Direktur Jenderal Perhubungan Darat (Dirjen Hubdat) Kemenhub Aan Suhanan mengatakan sedang melakukan modernisasi alat penimbangan untuk mendorong sistem penindakan secara elektronik sehingga akan mengurangi interaksi antara pengemudi dan petugas di UPPKB atau jembatan timbang agar potensi pungli juga semakin kecil.
“Kami sedang menyusun penindakan secara elektronik dengan memasang WIM (Weigh in Motion) untuk melakukan penindakan. Harapannya secara jangka panjang ini akan memberikan efek jera pada pelanggar,” kata Aan sebagaimana keterangan di Jakarta, Jumat.
Weigh in Motion (WIM) merupakan teknologi yang memungkinkan penimbangan kendaraan tanpa harus berhenti, dan hasilnya bisa langsung dikirim secara digital.
Aan juga mengatakan, Kemenhub akan menyusun nota kesepahaman dengan Kejaksaan agar hasil pendataan dari jembatan timbang secara elektronik juga bisa diakui sebagai dasar penindakan hukum.
Ia menegaskan strategi itu ditujukan guna meminimalisasi pungutan liar terhadap angkutan barang yang masih kerap terjadi sehingga hal itu menjadi salah satu fokus pemerintah untuk menangani masalah ODOL secara sistemik dan komprehensif.

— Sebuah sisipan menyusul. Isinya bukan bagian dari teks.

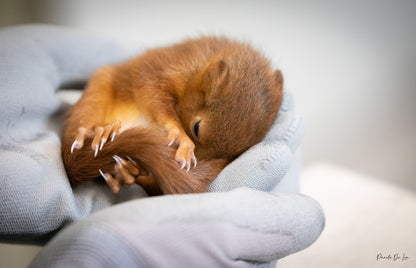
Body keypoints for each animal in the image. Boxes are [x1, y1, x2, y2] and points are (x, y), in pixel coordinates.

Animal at [61, 36, 282, 195]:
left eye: (235, 156)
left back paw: (126, 173)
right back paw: (97, 132)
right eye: (196, 128)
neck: (204, 61)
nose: (191, 168)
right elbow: (152, 95)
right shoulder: (164, 67)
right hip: (96, 93)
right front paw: (181, 137)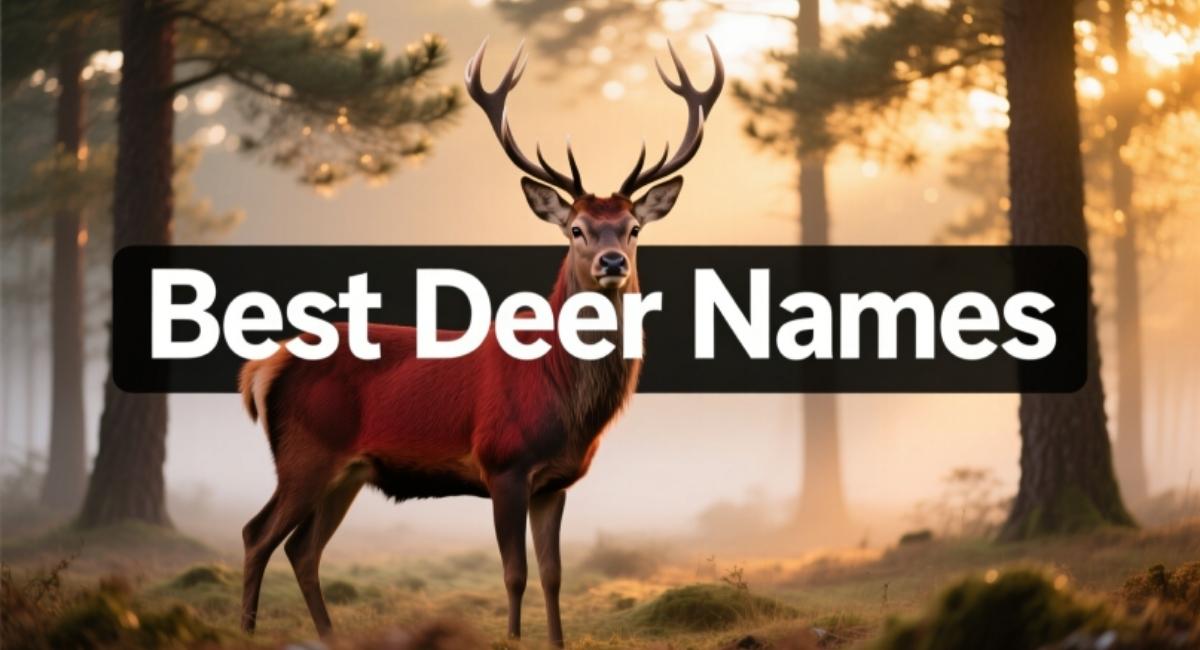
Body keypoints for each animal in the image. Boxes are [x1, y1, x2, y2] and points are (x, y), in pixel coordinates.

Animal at [236, 37, 722, 646]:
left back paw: (327, 634)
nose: (613, 262)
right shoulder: (502, 463)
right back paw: (247, 629)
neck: (562, 399)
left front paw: (557, 640)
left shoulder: (555, 482)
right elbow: (514, 572)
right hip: (305, 450)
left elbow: (554, 575)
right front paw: (513, 638)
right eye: (576, 229)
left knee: (303, 549)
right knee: (257, 534)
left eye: (634, 228)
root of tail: (266, 365)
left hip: (348, 470)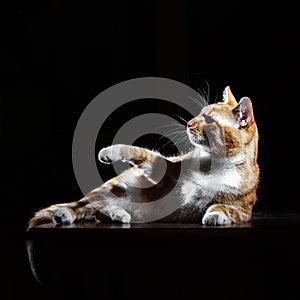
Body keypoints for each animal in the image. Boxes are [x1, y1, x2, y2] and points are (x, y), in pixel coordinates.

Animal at [27, 85, 258, 229]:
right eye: (200, 113)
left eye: (209, 120)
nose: (189, 123)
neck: (214, 163)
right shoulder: (165, 169)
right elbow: (140, 152)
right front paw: (110, 151)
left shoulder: (244, 209)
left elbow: (226, 208)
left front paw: (216, 215)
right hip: (113, 187)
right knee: (84, 205)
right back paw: (66, 214)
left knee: (98, 211)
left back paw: (117, 214)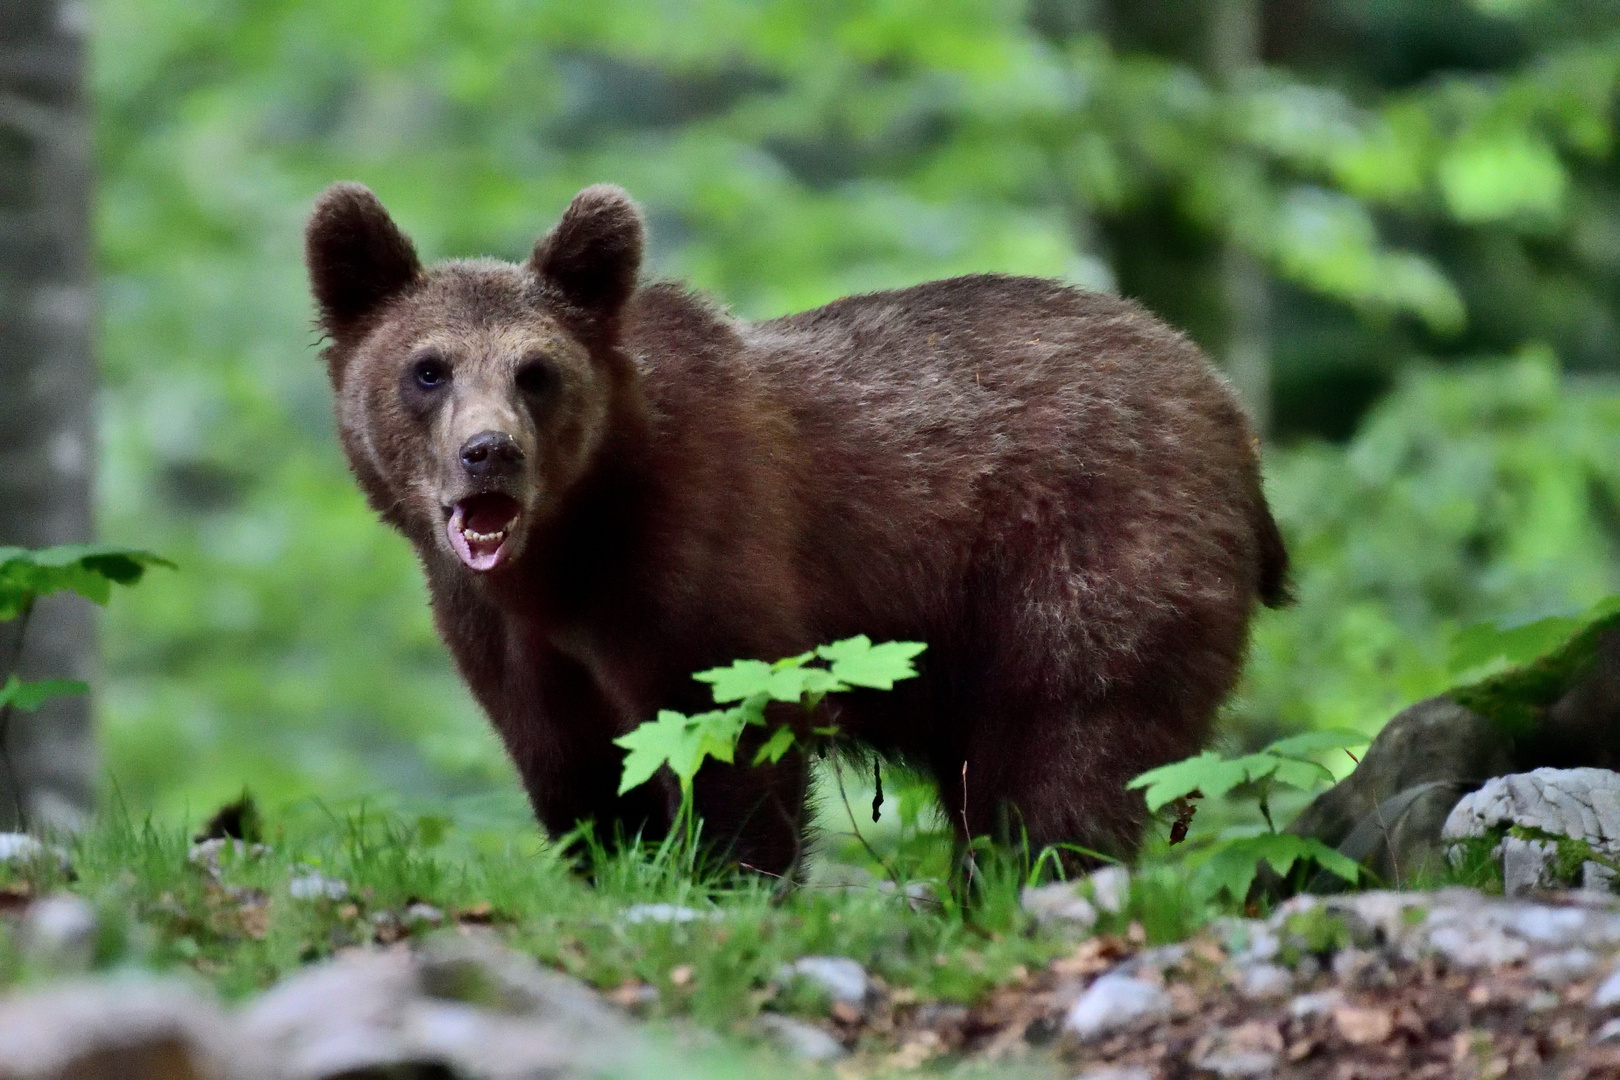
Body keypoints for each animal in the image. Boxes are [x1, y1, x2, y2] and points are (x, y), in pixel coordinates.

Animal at [306, 181, 1289, 874]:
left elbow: (729, 743)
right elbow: (581, 782)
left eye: (536, 371)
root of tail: (1230, 413)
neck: (569, 556)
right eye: (428, 368)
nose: (489, 453)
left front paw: (730, 881)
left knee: (1068, 755)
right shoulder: (508, 646)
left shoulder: (704, 561)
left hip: (1087, 556)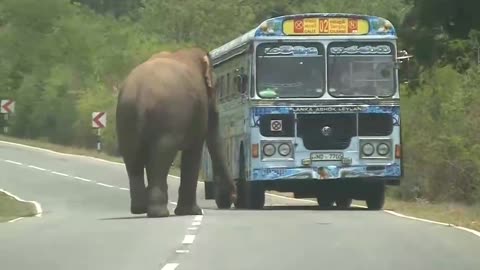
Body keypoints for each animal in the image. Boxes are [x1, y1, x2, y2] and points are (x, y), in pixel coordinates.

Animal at [115, 48, 238, 217]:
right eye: (215, 86)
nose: (233, 196)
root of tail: (140, 95)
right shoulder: (199, 107)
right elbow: (193, 152)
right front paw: (193, 212)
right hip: (167, 118)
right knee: (161, 158)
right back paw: (159, 213)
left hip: (126, 116)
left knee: (134, 159)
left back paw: (140, 209)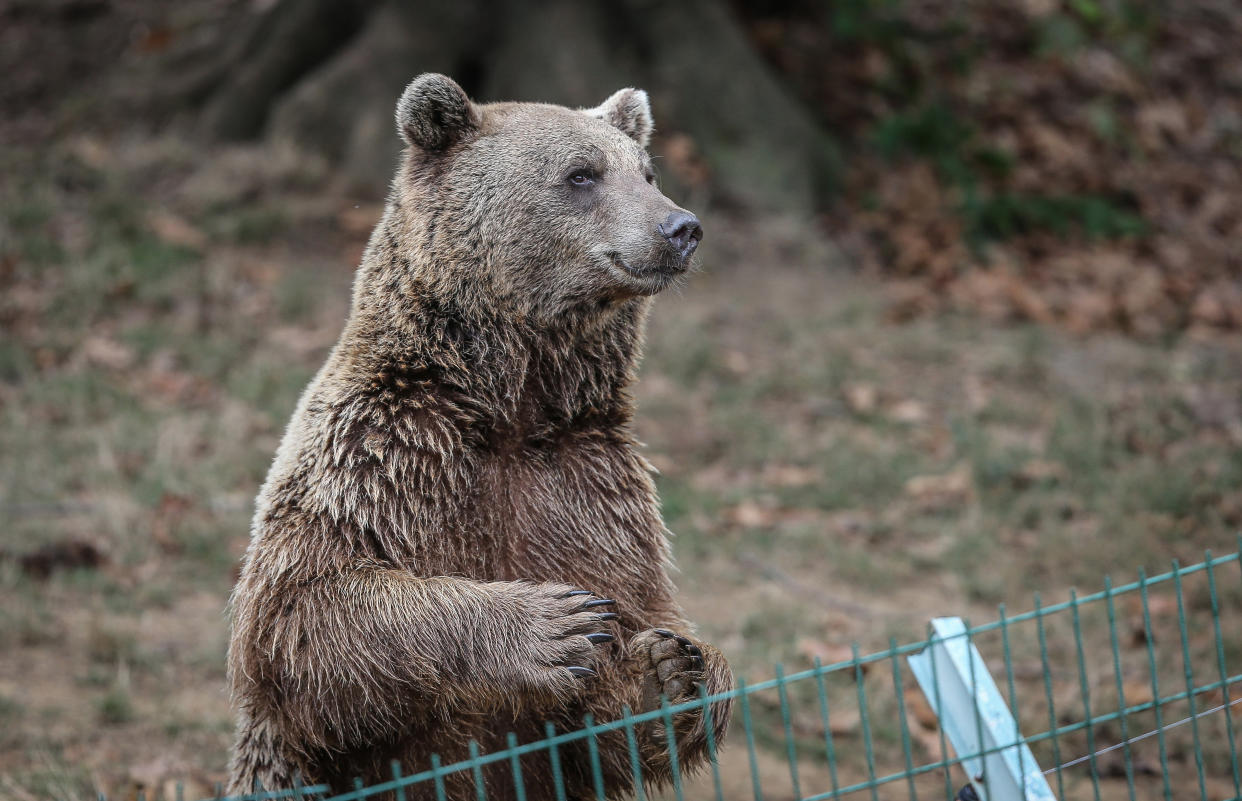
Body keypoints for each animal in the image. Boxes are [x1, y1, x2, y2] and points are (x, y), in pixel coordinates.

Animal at [224, 71, 730, 794]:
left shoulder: (590, 490)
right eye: (582, 173)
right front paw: (553, 625)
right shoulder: (383, 457)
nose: (681, 227)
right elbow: (305, 611)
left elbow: (615, 683)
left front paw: (671, 673)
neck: (510, 406)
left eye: (648, 171)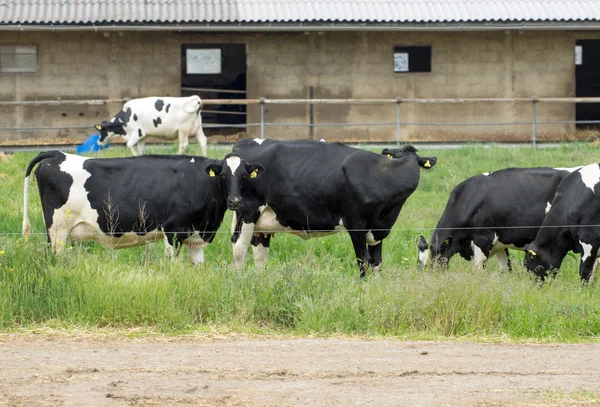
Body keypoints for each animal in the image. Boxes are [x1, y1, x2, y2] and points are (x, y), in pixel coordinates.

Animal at [23, 151, 262, 262]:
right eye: (223, 175)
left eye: (244, 176)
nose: (235, 201)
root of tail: (58, 154)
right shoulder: (172, 231)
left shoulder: (196, 237)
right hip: (57, 230)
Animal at [230, 139, 436, 278]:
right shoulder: (355, 224)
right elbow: (363, 260)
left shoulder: (379, 229)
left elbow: (377, 262)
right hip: (246, 210)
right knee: (239, 248)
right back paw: (241, 280)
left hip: (263, 219)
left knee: (259, 251)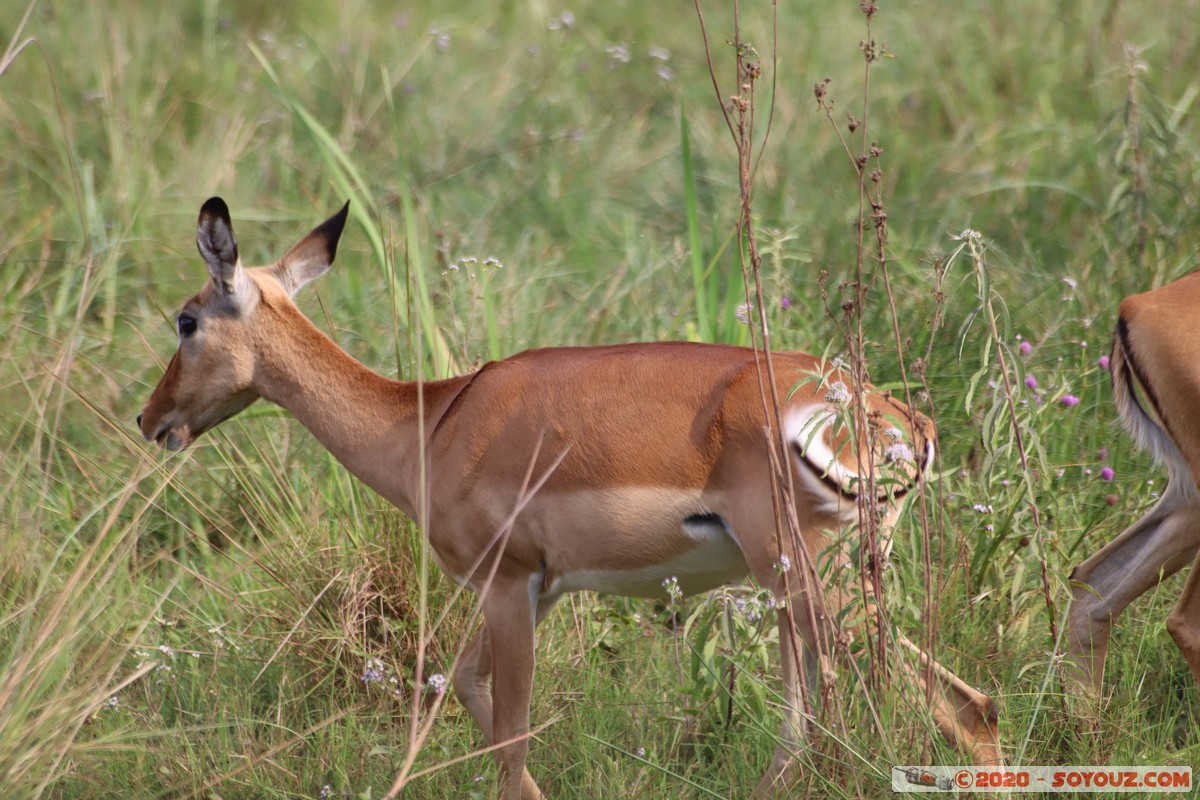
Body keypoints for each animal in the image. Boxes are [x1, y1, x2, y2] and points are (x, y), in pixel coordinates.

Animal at [138, 198, 1001, 798]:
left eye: (185, 319)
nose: (152, 420)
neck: (433, 423)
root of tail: (893, 416)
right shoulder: (538, 589)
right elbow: (467, 691)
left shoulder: (506, 584)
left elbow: (509, 742)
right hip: (807, 587)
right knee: (818, 728)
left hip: (809, 578)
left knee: (957, 707)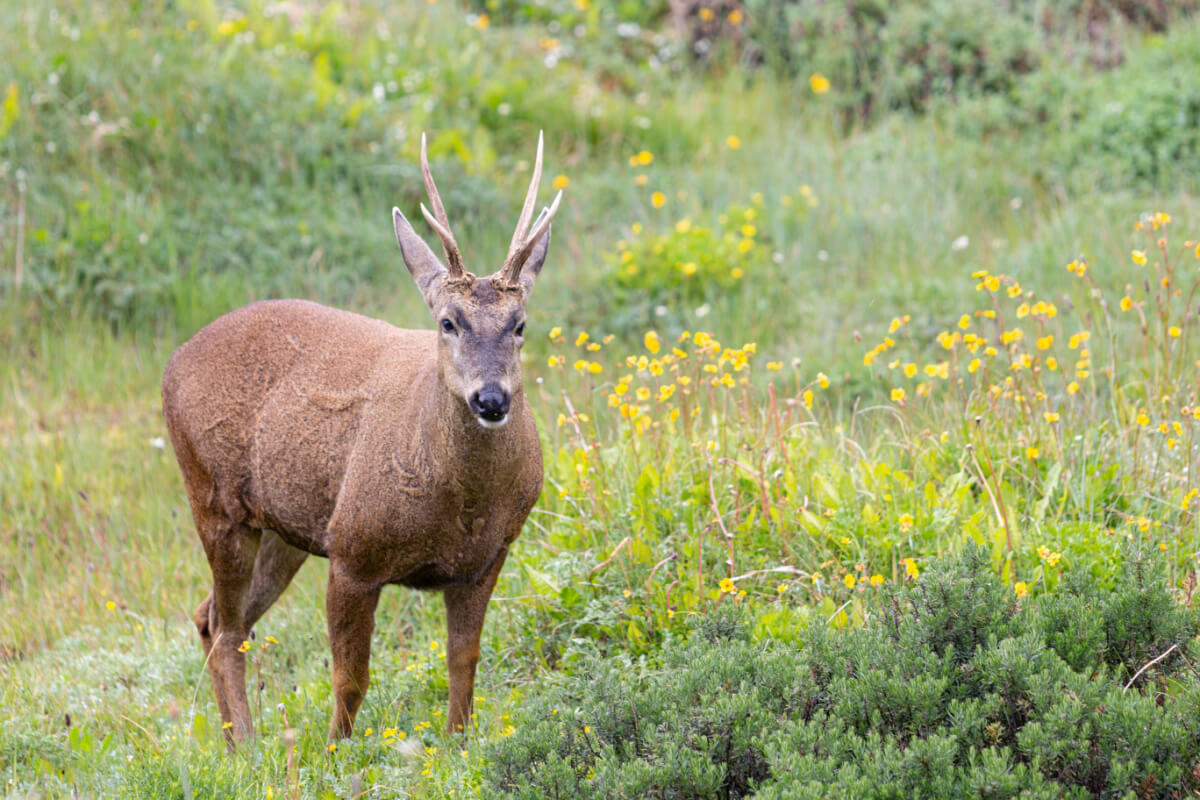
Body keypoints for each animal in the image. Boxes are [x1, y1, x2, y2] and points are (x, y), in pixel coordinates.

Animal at [158, 130, 561, 743]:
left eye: (520, 324)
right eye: (448, 322)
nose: (491, 399)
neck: (460, 504)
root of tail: (172, 363)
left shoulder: (485, 559)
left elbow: (463, 661)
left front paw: (458, 744)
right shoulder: (352, 551)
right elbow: (350, 678)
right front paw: (334, 752)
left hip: (284, 528)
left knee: (213, 618)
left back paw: (232, 743)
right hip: (214, 502)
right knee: (226, 628)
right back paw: (248, 746)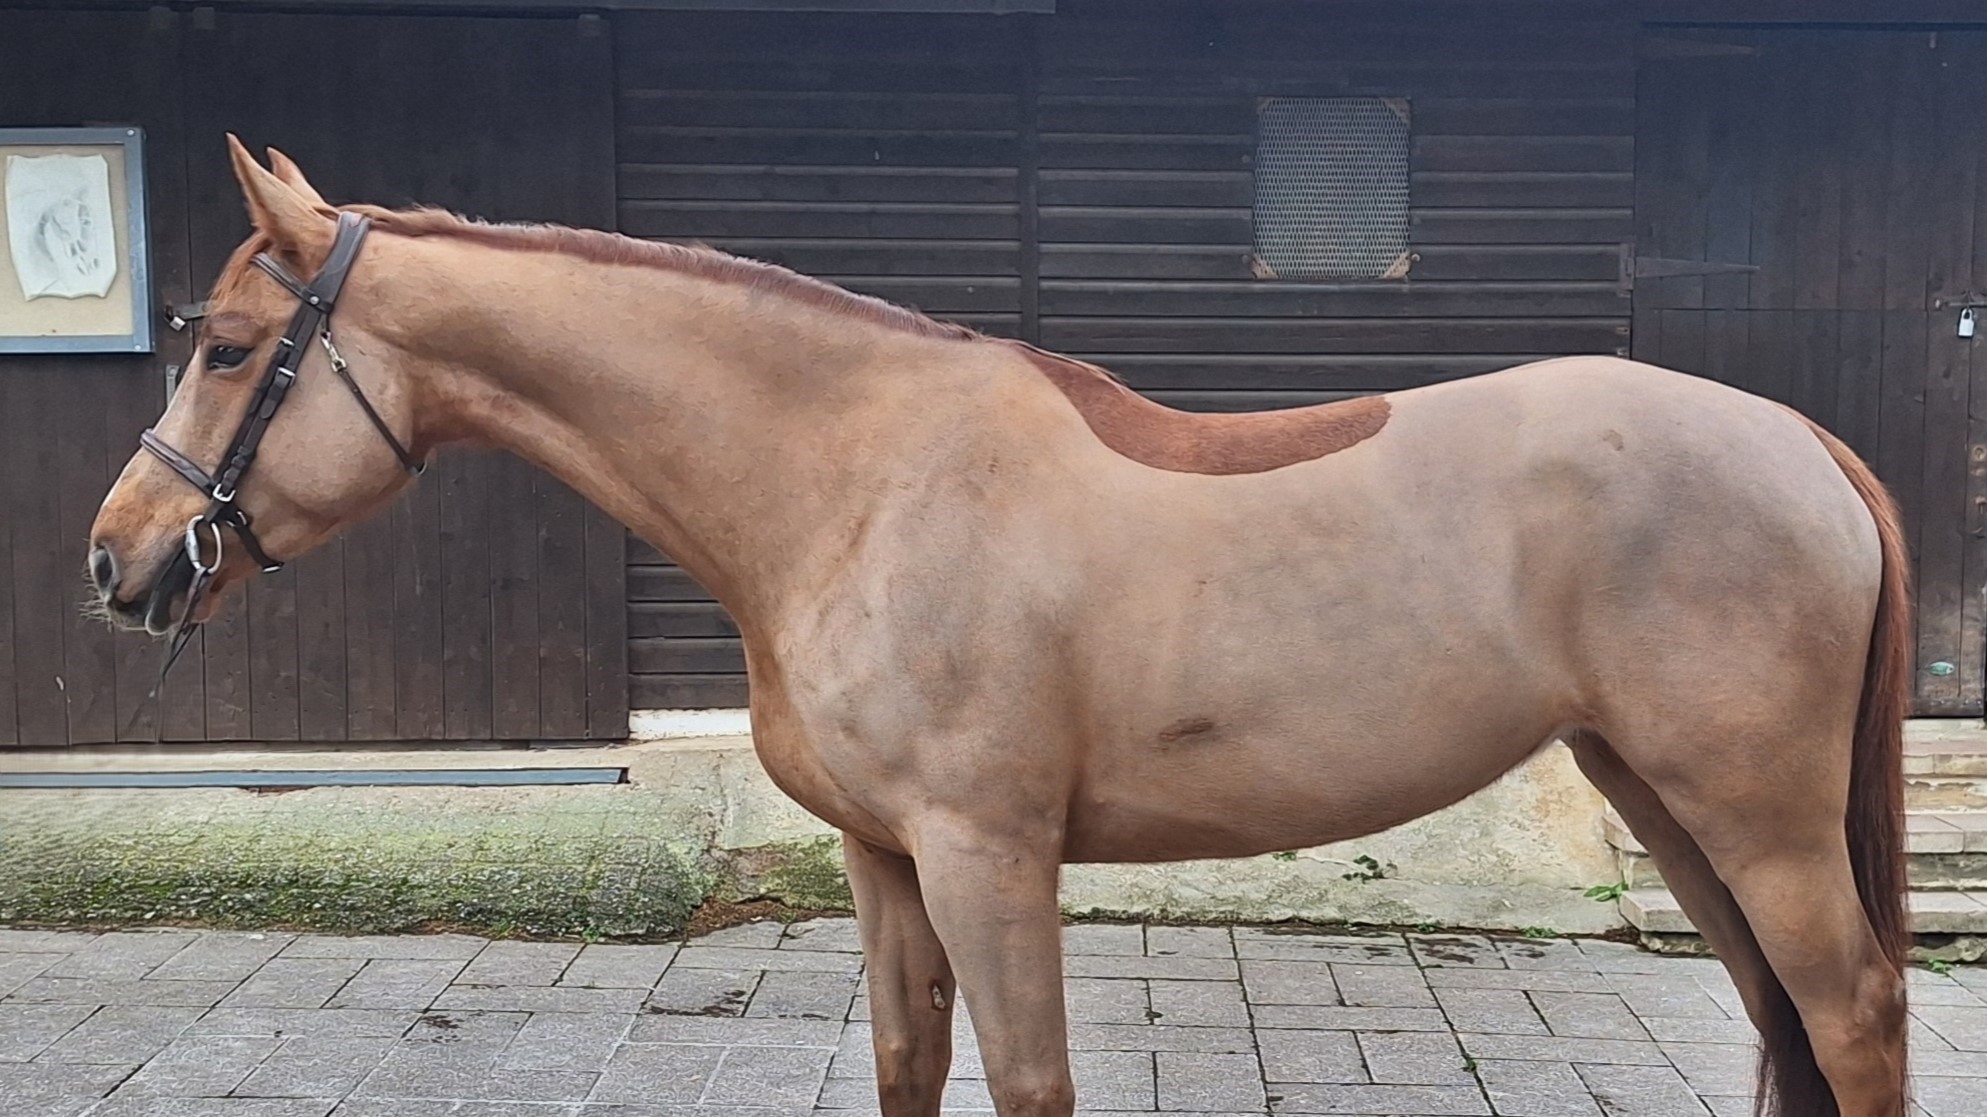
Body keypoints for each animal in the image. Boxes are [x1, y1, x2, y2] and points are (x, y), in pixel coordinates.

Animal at [88, 138, 1911, 1117]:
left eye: (234, 345)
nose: (117, 559)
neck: (852, 473)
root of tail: (1800, 441)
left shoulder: (986, 850)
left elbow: (1029, 1081)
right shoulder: (887, 860)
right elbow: (911, 1066)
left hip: (1751, 814)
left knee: (1849, 1012)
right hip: (1660, 798)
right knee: (1782, 1020)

"Kami tidak menutup mata masih adanya oknum yang melakukan kegiatan ilegal tersebut terutama di jembatan timbang padahal jembatan timbang jadi garda terdepan dalam menangani kendaraan over dimension over load," katanya.
Sedangkan dari sisi pelayanan teknis, Aan mengatakan, Ditjen Hubdat telah menerapkan digitalisasi layanan seperti SKRB, SRUT untuk mengurangi interaksi tatap muka yang berpotensi menjadi pungli.
Selain itu, Kemenhub juga menyiapkan mekanisme penindakan angkutan yang melebihi dimensi dan muatan yang memungkinkan muatannya diturunkan apabila melebihi batas maksimum.
Fasilitas UPPKB juga akan dipetakan dan ditingkatkan agar memadai untuk menurunkan kelebihan muatan langsung di lokasi.
Sementara itu, Menteri Koordinator Bidang Infrastruktur dan Pembangunan Kewilayahan Agus Harimurti Yudhoyono mengatakan praktik pungli harus diberantas karena menjadi penyebab membengkaknya biaya logistik.
Jika pungli bisa diberantas, lanjut dia, maka biaya logistik akan turun sigfinikan dan tidak ada lagi alasan mengoperasionalkan angkutan ODOL demi efisiensi biaya.